======== READING PASSAGE ========

Parsing XML in Java from Wordpress feed

Question

private void parseXml(String urlPath) throws Exception {
    URL url = new URL(urlPath);
    URLConnection connection = url.openConnection();
    DocumentBuilder db = DOCUMENT_BUILDER_FACTORY.newDocumentBuilder();

    final Document document = db.parse(connection.getInputStream());
    XPath xPathEvaluator = XPATH_FACTORY.newXPath();
    XPathExpression nameExpr = xPathEvaluator.compile("rss/channel/item/title");
    NodeList trackNameNodes = (NodeList) nameExpr.evaluate(document, XPathConstants.NODESET);
    for (int i = 0; i < trackNameNodes.getLength(); i++) {
        Node trackNameNode = trackNameNodes.item(i);
            System.out.println(String.format("Blog Entry Title: %s" , trackNameNode.getTextContent()));
        XPathExpression artistNameExpr = xPathEvaluator.compile("rss/channel/item/content:encoded");
        NodeList artistNameNodes = (NodeList) artistNameExpr.evaluate(trackNameNode, XPathConstants.NODESET);
        for (int j=0; j < artistNameNodes.getLength(); j++) {
            System.out.println(String.format(" - Artist Name: %s", artistNameNodes.item(j).getTextContent()));
        }
    }
}

I have this code for parsing the title and content from the default wordpress xml, the only problem is that when I try to get the content of the blog entry, the xml tag is: <content:encoded> and I do not understand how to retrieve this data ?

======== PROVIDED INFORMATION ========

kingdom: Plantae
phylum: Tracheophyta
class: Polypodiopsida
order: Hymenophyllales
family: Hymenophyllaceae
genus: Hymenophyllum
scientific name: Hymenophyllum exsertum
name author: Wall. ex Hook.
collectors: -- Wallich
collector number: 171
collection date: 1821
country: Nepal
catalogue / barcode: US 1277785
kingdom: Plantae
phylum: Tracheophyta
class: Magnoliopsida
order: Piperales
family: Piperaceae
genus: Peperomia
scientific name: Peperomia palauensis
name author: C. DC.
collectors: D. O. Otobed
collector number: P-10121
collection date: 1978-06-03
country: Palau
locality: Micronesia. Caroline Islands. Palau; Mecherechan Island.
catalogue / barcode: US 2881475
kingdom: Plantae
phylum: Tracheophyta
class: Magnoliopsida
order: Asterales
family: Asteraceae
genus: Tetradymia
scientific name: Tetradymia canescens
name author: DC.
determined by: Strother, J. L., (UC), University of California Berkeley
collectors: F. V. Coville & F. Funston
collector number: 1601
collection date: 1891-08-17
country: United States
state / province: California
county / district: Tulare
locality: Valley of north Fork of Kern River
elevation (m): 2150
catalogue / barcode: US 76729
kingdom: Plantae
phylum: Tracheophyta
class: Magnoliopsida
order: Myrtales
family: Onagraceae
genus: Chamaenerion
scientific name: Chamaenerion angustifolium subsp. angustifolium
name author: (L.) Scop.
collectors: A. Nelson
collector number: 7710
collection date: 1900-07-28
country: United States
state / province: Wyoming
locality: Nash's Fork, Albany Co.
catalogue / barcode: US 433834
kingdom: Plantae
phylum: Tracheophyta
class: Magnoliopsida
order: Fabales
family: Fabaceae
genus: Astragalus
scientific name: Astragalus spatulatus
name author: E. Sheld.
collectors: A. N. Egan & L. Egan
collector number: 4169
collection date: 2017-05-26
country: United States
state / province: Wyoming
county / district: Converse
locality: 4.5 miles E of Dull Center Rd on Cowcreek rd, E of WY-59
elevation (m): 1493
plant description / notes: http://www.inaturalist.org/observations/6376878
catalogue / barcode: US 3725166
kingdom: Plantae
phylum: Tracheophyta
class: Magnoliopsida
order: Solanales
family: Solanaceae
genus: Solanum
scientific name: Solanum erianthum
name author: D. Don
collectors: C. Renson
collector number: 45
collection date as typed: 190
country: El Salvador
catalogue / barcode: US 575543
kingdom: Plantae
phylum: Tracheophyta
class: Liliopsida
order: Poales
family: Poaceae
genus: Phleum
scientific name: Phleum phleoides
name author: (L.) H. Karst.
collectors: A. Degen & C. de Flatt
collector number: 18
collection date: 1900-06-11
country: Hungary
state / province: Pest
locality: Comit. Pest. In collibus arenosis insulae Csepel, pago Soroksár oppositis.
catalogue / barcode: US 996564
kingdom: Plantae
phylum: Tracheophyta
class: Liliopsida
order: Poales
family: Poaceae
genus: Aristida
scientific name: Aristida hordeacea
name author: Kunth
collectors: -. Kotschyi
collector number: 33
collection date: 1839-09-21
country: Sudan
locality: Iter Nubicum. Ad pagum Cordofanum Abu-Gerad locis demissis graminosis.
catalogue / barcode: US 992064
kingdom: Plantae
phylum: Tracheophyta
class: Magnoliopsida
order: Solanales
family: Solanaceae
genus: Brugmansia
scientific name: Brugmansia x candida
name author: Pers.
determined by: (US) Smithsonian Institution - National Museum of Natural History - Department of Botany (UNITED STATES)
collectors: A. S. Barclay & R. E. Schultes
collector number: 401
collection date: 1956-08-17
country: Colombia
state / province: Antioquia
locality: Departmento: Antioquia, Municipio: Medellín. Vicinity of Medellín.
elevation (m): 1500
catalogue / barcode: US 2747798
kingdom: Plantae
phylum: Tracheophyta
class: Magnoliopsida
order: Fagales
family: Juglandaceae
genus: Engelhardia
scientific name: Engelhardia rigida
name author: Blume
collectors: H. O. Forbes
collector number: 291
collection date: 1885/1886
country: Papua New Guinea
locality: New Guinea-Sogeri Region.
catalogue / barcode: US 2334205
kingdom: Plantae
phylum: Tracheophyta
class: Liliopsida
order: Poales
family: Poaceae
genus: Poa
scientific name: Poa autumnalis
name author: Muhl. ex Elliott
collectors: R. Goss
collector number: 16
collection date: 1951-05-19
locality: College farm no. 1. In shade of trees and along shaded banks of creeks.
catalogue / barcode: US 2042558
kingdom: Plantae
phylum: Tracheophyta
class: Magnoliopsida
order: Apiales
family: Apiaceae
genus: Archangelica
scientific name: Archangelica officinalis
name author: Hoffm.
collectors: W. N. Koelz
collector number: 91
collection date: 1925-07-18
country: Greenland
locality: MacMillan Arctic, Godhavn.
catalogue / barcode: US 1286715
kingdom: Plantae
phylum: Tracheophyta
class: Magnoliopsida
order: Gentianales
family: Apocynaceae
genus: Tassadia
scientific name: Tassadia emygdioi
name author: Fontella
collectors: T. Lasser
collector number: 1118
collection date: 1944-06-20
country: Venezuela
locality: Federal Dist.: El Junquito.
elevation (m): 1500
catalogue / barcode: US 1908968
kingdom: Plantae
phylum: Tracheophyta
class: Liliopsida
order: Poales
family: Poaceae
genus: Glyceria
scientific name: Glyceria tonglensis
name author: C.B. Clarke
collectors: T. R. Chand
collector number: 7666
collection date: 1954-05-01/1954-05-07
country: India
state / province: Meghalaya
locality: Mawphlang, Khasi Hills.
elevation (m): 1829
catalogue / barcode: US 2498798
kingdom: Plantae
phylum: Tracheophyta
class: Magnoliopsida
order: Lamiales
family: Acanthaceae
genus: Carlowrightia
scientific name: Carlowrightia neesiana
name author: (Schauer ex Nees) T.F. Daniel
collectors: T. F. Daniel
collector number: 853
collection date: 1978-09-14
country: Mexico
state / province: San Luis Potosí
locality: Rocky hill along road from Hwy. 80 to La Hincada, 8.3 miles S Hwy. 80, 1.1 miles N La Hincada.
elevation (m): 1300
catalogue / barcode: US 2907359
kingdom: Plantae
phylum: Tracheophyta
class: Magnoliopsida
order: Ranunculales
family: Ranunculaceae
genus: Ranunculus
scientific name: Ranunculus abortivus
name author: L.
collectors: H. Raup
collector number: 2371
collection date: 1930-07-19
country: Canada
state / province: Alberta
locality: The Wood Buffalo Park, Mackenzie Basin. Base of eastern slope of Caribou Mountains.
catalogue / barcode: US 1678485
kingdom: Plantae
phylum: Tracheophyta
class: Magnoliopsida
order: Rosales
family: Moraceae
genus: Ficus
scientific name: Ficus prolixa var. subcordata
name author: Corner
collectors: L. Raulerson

========

TASK OBJECTIVE: Transcribe the stretch of the Java feed-parsing post from "I have this" through "this data ?". Work only from the Java feed-parsing post.

COMPLETE OUTPUT:
I have this code for parsing the title and content from the default wordpress xml, the only problem is that when I try to get the content of the blog entry, the xml tag is: <content:encoded> and I do not understand how to retrieve this data ?